- **TASK TO CARRY OUT**: Select and copy out every line in the records containing "gains".

Collected data:
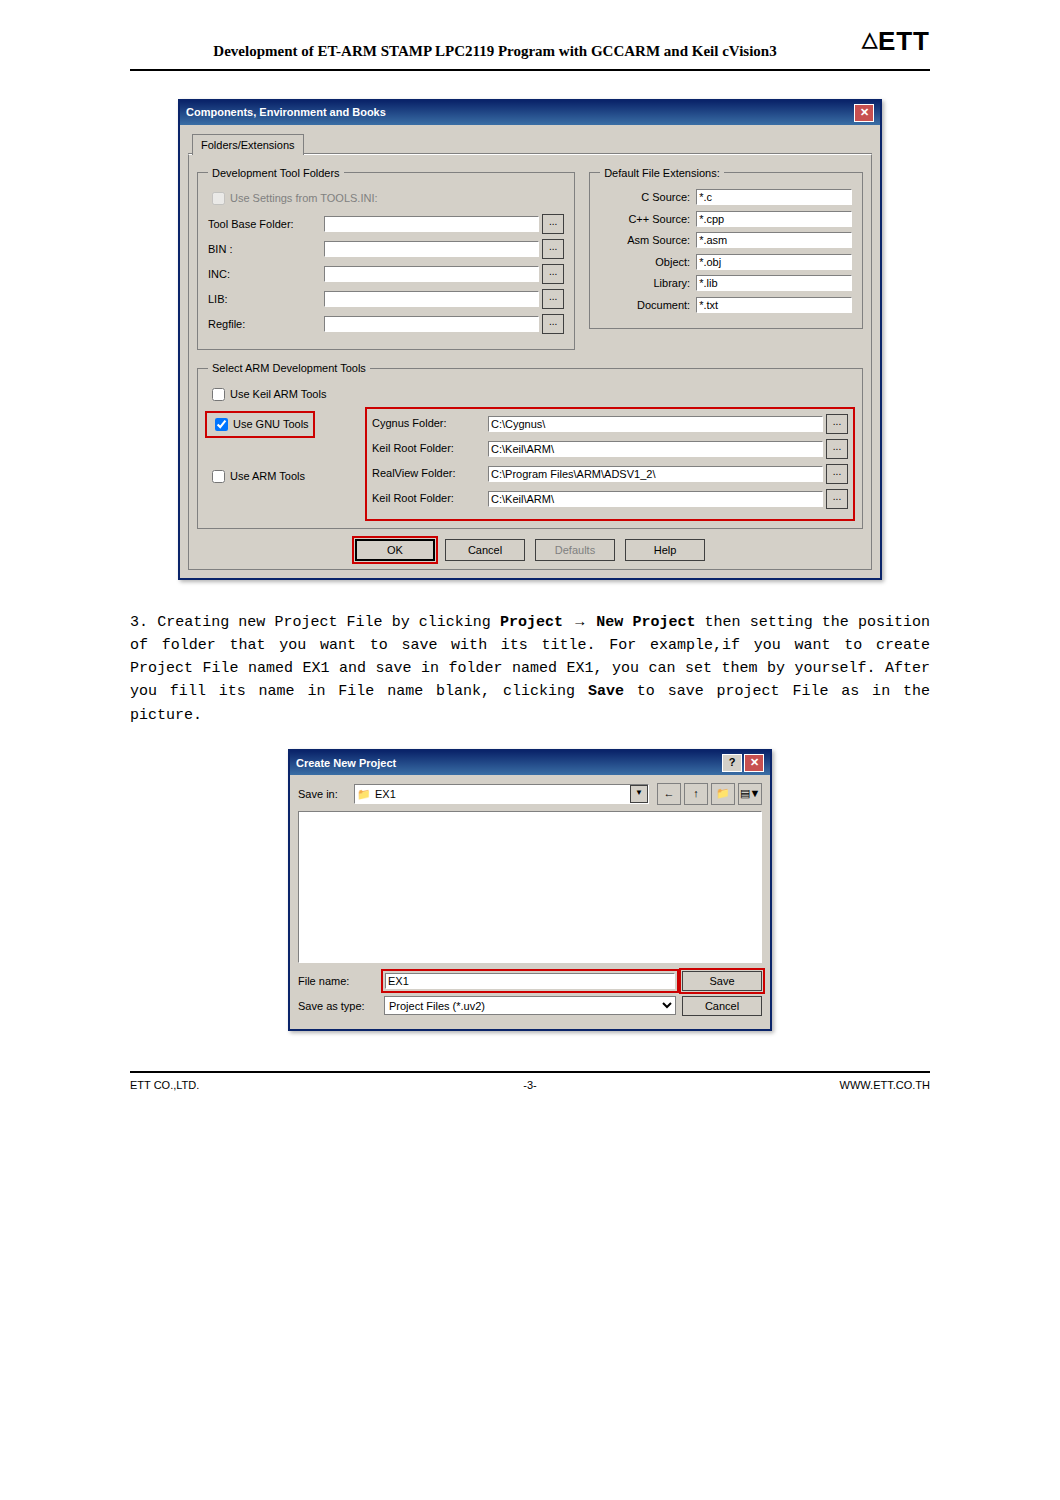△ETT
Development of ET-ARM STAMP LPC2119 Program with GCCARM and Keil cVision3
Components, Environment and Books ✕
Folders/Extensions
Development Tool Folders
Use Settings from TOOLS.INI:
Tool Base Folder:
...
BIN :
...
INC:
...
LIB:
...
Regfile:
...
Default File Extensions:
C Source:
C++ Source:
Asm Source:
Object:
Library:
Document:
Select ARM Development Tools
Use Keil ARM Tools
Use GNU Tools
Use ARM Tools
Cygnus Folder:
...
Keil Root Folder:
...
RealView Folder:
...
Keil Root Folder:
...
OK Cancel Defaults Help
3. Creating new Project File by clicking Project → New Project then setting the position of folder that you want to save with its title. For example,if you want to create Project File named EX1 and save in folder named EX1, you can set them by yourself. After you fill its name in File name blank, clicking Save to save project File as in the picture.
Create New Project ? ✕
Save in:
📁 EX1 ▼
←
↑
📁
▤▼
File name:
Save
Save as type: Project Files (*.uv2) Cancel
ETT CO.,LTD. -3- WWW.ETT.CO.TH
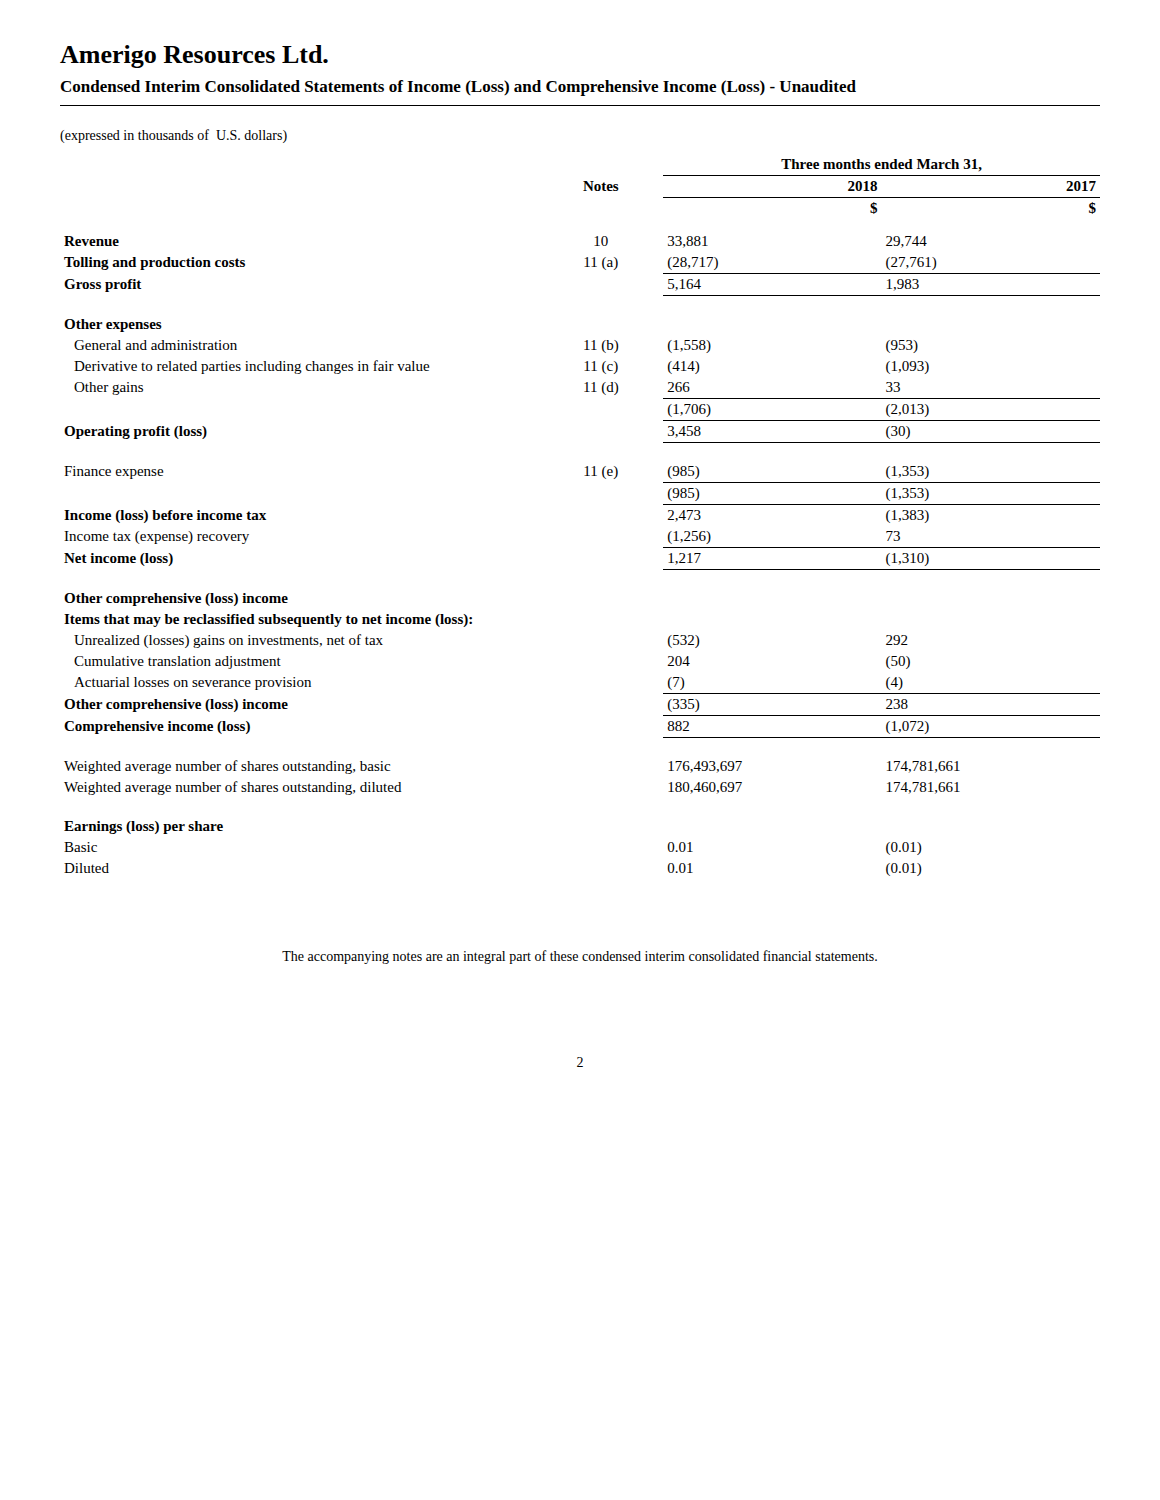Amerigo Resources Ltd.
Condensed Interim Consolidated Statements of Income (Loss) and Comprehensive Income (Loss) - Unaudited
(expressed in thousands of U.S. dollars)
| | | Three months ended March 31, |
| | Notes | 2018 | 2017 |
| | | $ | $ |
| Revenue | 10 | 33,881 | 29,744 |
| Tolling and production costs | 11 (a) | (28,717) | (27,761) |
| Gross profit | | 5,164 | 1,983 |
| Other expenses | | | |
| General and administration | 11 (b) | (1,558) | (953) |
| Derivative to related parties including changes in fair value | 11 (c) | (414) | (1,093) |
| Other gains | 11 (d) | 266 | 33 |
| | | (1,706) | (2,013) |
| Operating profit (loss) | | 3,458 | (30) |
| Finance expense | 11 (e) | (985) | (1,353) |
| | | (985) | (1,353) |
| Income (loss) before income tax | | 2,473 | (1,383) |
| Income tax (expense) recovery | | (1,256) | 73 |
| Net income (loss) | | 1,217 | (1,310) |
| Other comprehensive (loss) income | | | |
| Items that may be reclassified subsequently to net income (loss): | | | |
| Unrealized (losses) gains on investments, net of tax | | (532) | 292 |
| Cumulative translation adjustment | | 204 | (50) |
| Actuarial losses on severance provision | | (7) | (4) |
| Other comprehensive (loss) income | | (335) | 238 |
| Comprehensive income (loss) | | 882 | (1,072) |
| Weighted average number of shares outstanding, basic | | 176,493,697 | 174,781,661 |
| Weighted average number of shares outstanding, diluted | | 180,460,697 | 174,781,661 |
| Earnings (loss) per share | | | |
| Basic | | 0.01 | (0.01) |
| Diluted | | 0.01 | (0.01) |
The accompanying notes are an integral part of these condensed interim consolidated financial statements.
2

- **WRITTEN SOLUTION**:
| Other gains | 11 (d) | 266 | 33 |
| Unrealized (losses) gains on investments, net of tax | | (532) | 292 |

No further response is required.